• _SUPPLIED INFORMATION_:
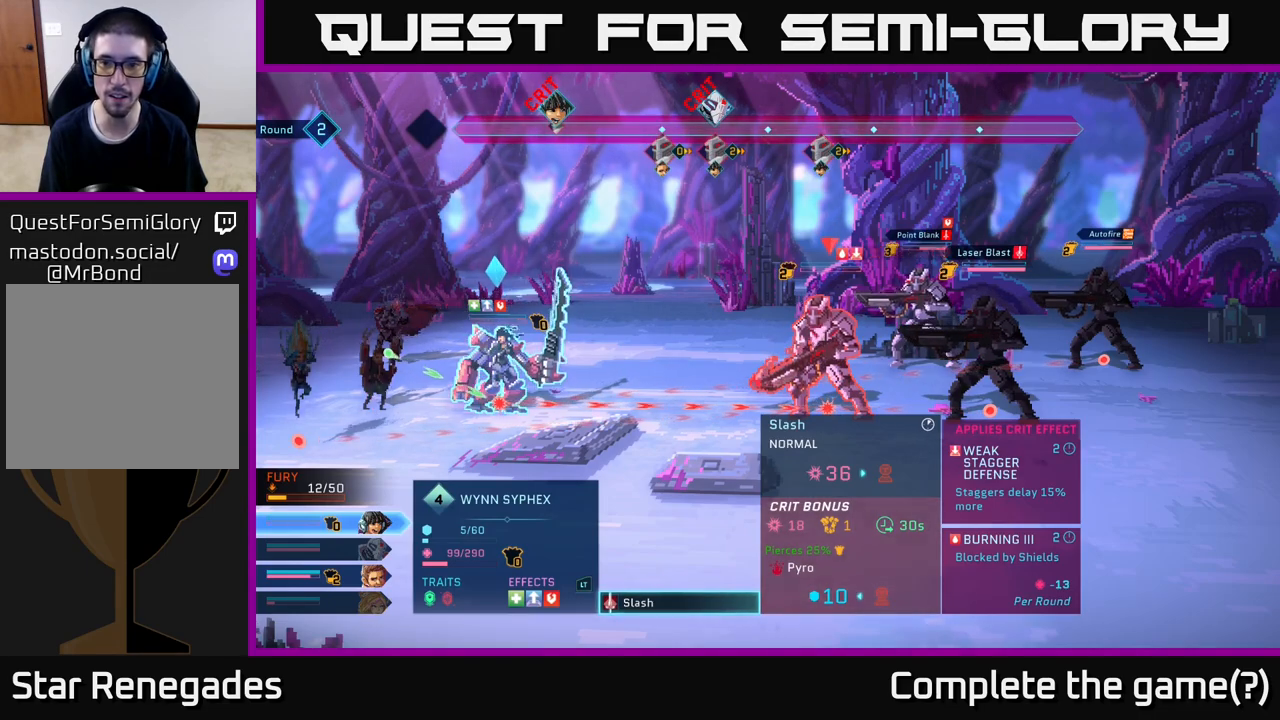
{"buttons": [], "left_stick": "center", "right_stick": "center", "events": []}
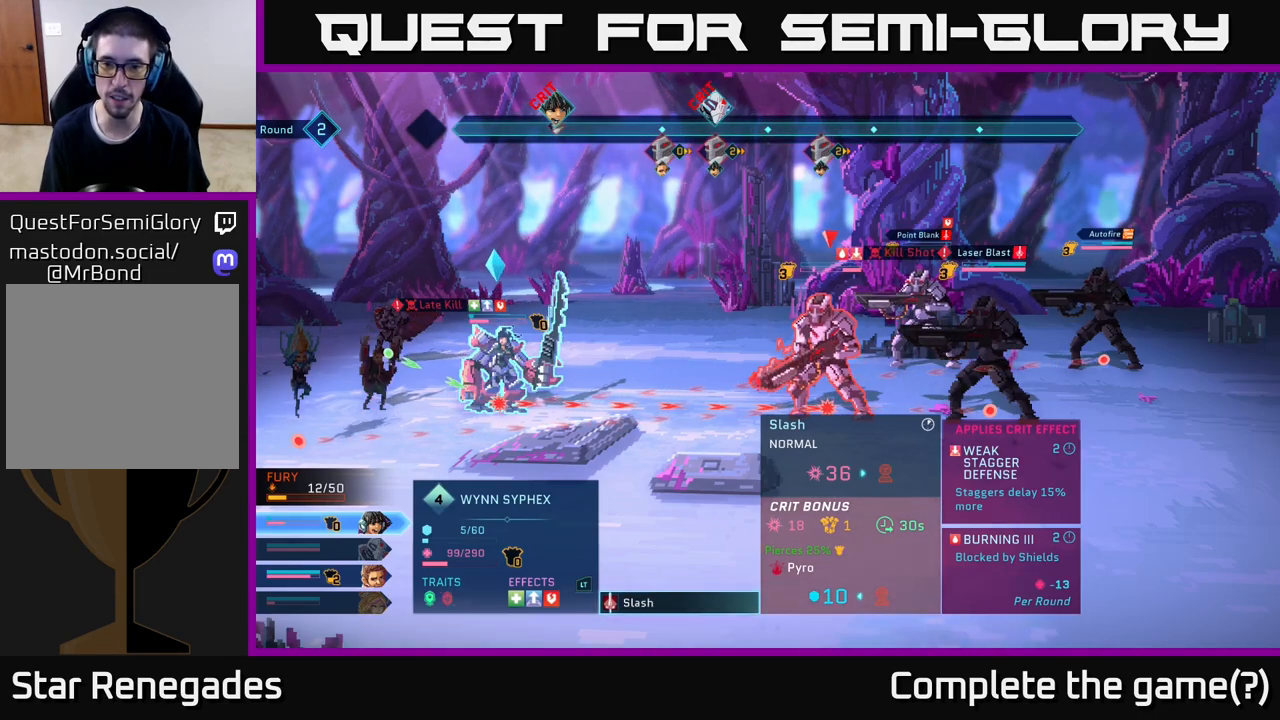
{"buttons": [], "left_stick": "center", "right_stick": "center", "events": []}
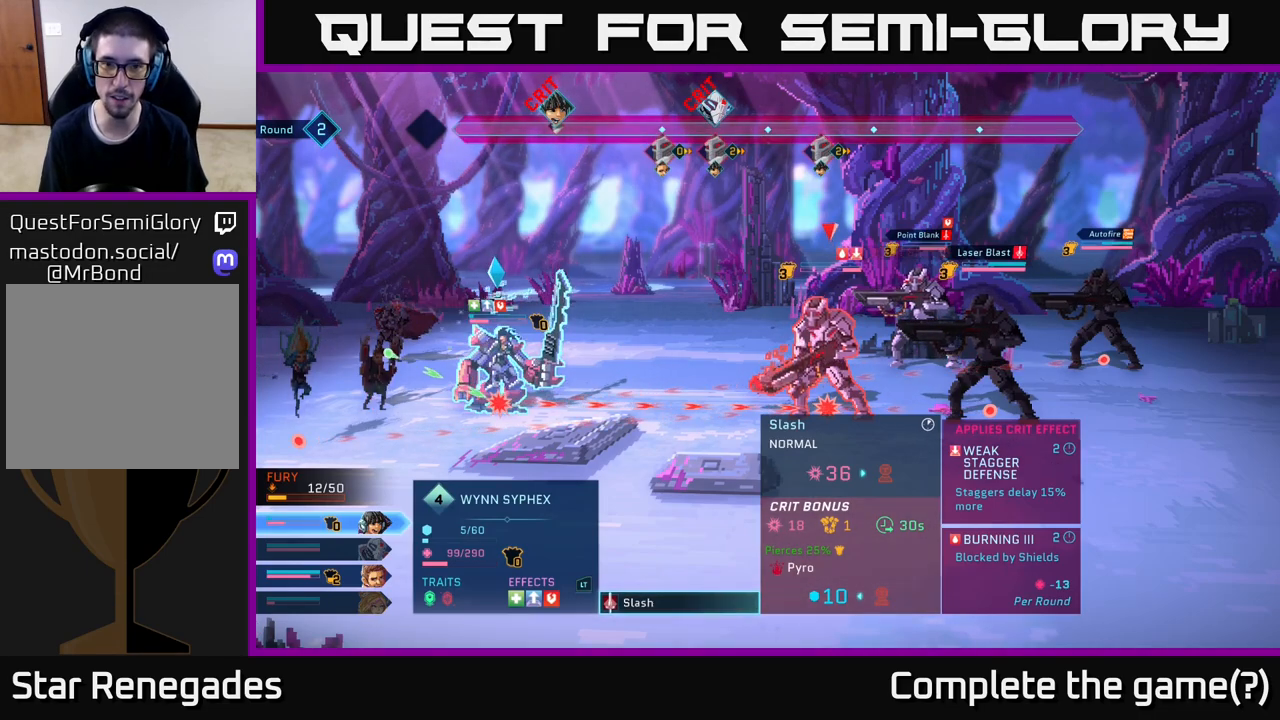
{"buttons": [], "left_stick": "center", "right_stick": "center", "events": []}
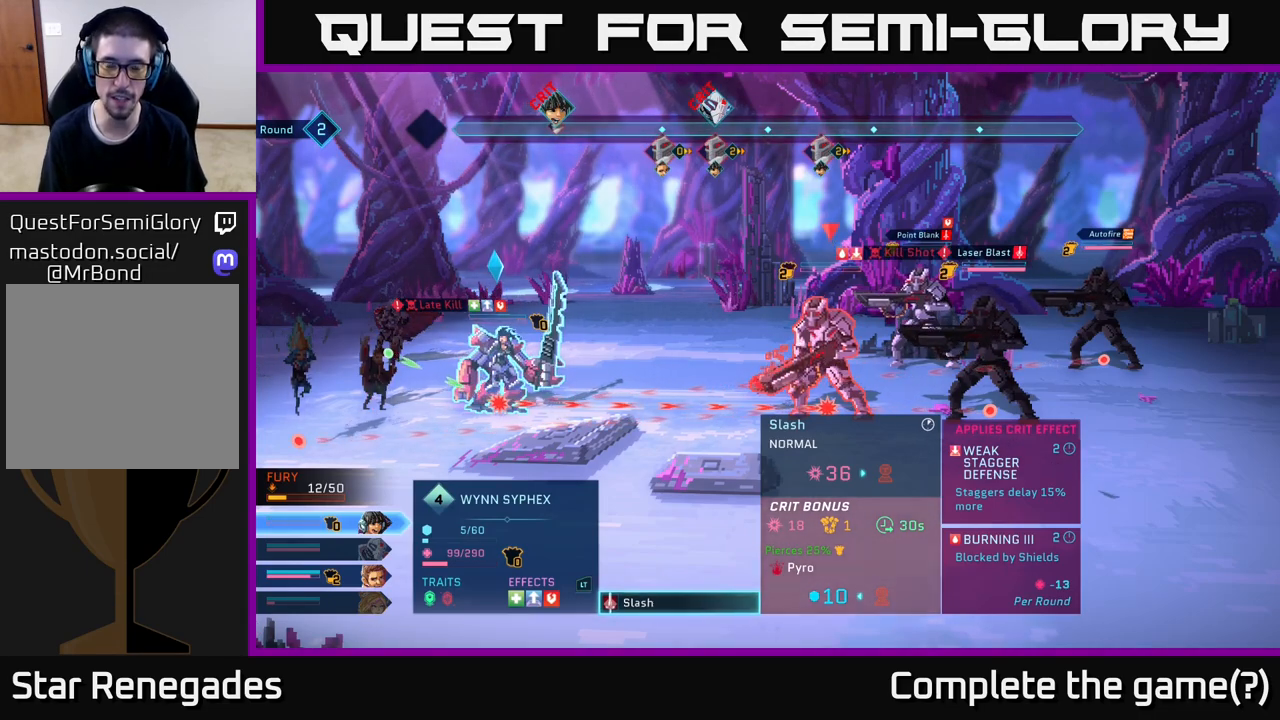
{"buttons": [], "left_stick": "down", "right_stick": "center", "events": [[17, "left_stick", "up"], [250, "left_stick", "center"], [317, "left_stick", "down"]]}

• _WHAT TO PRODUCE_:
Copy the material verbatim. The pictures are not part of the copy.

• _EXERCISE SOLUTION_:
{"buttons": [], "left_stick": "center", "right_stick": "center", "events": []}
{"buttons": [], "left_stick": "center", "right_stick": "center", "events": []}
{"buttons": [], "left_stick": "center", "right_stick": "center", "events": []}
{"buttons": [], "left_stick": "down", "right_stick": "center", "events": [[17, "left_stick", "up"], [250, "left_stick", "center"], [317, "left_stick", "down"]]}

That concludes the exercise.